Boyabat Belediyesi’nin ev sahipliğinde geleneksel olarak her yıl Ekim ayında düzenlenen panayırla ilgili resmi web sitesinde yer alan şu bilgilere, önceki yazımızda bıraktığımız yerden, devam ediyoruz.
“Boyabat Panayırı'nın ekonomik yönünün yanında toplumsal yönü de ön plana çıkmaktaydı. Panayır, genç kız ve delikanlıların birbirlerini gördükleri, beğendikleri bir görüşme yeri niteliğindedir. Panayırın ilçenin tanıtımına ve esnafların mallarını satmasına katkısı büyüktür. Bu anlamda ilçenin tarihî ve turistik yerlerin tanıtılması için çeşitli stantların kurulması, broşürlerin basılması etkili olmaktadır. Geçmişte organize edilen panayırlara nazaran günümüzde tertiplenen panayırın bir festivale dönüştürülme gayretleri gözle görülür bir gerçektir. Özellikle ünlü sanatçıların davet edilerek konserler verilmesi bunun tipik bir örneğidir.
Değişen ve gelişen dünyada milletlerin birçoğu yerelliği ön plana çıkarma çabası içine girmişken, asırlar öncesinden günümüze kadar gelmiş olan Boyabat Panayırı'nın tarihî ve kültürel dokusunun korunarak gelecek nesillere aktarılacaktır.

Çıkarılan bilgiler:
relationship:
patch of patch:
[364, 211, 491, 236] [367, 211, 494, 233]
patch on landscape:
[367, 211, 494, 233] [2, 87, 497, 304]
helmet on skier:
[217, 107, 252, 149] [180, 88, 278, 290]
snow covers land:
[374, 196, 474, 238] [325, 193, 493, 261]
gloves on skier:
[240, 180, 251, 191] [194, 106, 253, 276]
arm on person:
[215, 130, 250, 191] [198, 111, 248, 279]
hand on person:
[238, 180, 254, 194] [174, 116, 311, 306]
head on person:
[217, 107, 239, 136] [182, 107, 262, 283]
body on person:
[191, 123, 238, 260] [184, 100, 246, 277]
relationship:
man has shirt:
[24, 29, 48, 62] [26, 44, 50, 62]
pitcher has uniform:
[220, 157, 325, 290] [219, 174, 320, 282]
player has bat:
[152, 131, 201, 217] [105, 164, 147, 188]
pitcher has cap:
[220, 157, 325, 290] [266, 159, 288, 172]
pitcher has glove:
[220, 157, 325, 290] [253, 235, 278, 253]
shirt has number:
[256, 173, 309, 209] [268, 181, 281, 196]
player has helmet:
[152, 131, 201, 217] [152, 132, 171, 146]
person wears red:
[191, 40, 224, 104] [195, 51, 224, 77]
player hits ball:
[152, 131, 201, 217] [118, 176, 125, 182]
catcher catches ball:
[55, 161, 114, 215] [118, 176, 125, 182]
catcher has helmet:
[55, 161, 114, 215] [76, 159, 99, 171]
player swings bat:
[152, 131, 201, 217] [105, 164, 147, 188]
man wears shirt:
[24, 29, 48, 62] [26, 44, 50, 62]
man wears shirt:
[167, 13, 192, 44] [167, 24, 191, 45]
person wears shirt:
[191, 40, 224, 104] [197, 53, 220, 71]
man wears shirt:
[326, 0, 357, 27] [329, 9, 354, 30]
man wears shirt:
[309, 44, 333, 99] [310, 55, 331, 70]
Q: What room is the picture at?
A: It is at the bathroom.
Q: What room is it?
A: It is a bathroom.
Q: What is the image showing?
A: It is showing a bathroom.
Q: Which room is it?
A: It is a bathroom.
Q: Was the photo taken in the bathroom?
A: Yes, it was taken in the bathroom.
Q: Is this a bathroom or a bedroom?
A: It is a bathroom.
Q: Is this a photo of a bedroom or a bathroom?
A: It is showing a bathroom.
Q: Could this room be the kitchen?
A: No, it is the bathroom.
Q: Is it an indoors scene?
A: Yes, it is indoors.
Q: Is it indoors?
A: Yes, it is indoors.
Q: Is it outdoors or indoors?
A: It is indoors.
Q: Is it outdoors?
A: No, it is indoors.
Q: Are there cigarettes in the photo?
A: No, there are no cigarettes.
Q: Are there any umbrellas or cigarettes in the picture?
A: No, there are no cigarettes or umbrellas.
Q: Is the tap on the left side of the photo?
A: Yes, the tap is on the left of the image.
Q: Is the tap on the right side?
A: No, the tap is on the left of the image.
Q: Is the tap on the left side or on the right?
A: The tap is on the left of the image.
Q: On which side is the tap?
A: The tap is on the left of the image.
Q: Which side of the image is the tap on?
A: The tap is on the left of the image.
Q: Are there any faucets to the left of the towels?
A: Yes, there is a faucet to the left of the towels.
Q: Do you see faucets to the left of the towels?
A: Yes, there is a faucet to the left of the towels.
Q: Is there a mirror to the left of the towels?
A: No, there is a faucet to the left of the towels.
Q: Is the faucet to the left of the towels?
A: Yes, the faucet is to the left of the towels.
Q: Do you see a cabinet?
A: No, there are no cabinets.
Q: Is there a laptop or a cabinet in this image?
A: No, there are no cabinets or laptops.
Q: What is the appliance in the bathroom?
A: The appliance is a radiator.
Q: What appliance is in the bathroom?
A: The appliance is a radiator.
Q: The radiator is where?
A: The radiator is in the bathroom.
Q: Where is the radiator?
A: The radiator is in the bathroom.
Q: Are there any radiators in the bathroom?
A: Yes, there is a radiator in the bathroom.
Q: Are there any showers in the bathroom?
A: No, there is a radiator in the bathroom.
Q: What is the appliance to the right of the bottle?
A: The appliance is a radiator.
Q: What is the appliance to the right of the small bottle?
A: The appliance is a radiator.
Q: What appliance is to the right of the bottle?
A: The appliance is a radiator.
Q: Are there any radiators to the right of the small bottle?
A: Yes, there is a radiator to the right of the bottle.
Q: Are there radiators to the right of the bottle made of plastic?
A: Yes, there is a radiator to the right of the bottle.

* * *

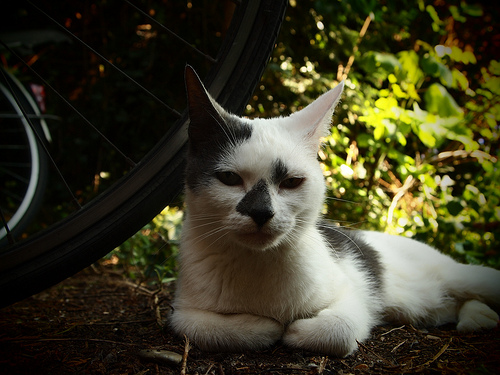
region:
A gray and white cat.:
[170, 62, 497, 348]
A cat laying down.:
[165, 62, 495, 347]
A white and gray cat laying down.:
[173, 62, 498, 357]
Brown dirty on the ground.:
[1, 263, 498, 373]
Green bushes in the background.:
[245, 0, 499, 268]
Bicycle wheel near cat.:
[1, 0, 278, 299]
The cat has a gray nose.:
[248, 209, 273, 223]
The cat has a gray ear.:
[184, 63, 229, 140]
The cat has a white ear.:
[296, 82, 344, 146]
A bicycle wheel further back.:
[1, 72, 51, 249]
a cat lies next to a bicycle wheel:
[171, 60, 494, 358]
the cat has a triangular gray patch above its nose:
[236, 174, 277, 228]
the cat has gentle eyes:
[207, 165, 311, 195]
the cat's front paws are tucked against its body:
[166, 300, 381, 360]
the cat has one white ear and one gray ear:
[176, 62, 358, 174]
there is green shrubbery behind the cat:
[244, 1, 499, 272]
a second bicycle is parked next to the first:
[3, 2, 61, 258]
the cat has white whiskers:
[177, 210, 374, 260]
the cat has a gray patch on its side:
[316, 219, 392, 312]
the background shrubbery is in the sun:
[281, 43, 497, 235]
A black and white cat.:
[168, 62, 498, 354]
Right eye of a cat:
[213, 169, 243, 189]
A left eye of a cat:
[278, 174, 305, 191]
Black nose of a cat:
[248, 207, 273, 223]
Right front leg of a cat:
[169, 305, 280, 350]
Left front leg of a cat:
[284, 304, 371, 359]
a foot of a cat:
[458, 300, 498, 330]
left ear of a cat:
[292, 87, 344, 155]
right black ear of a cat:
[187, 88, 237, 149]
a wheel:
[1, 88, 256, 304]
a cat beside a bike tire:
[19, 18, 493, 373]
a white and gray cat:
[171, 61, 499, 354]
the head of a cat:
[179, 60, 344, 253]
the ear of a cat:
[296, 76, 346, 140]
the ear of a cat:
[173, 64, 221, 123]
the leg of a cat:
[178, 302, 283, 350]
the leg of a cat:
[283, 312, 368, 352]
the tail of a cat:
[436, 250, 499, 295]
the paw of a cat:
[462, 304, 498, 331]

Görev tanımı: Boyabat Panayırı konulu alıntının tamamını hiçbir değişiklik yapmadan aynen aktarın.

Tam çözüm:
Boyabat Belediyesi’nin ev sahipliğinde geleneksel olarak her yıl Ekim ayında düzenlenen panayırla ilgili resmi web sitesinde yer alan şu bilgilere, önceki yazımızda bıraktığımız yerden, devam ediyoruz.
“Boyabat Panayırı'nın ekonomik yönünün yanında toplumsal yönü de ön plana çıkmaktaydı. Panayır, genç kız ve delikanlıların birbirlerini gördükleri, beğendikleri bir görüşme yeri niteliğindedir. Panayırın ilçenin tanıtımına ve esnafların mallarını satmasına katkısı büyüktür. Bu anlamda ilçenin tarihî ve turistik yerlerin tanıtılması için çeşitli stantların kurulması, broşürlerin basılması etkili olmaktadır. Geçmişte organize edilen panayırlara nazaran günümüzde tertiplenen panayırın bir festivale dönüştürülme gayretleri gözle görülür bir gerçektir. Özellikle ünlü sanatçıların davet edilerek konserler verilmesi bunun tipik bir örneğidir.
Değişen ve gelişen dünyada milletlerin birçoğu yerelliği ön plana çıkarma çabası içine girmişken, asırlar öncesinden günümüze kadar gelmiş olan Boyabat Panayırı'nın tarihî ve kültürel dokusunun korunarak gelecek nesillere aktarılacaktır.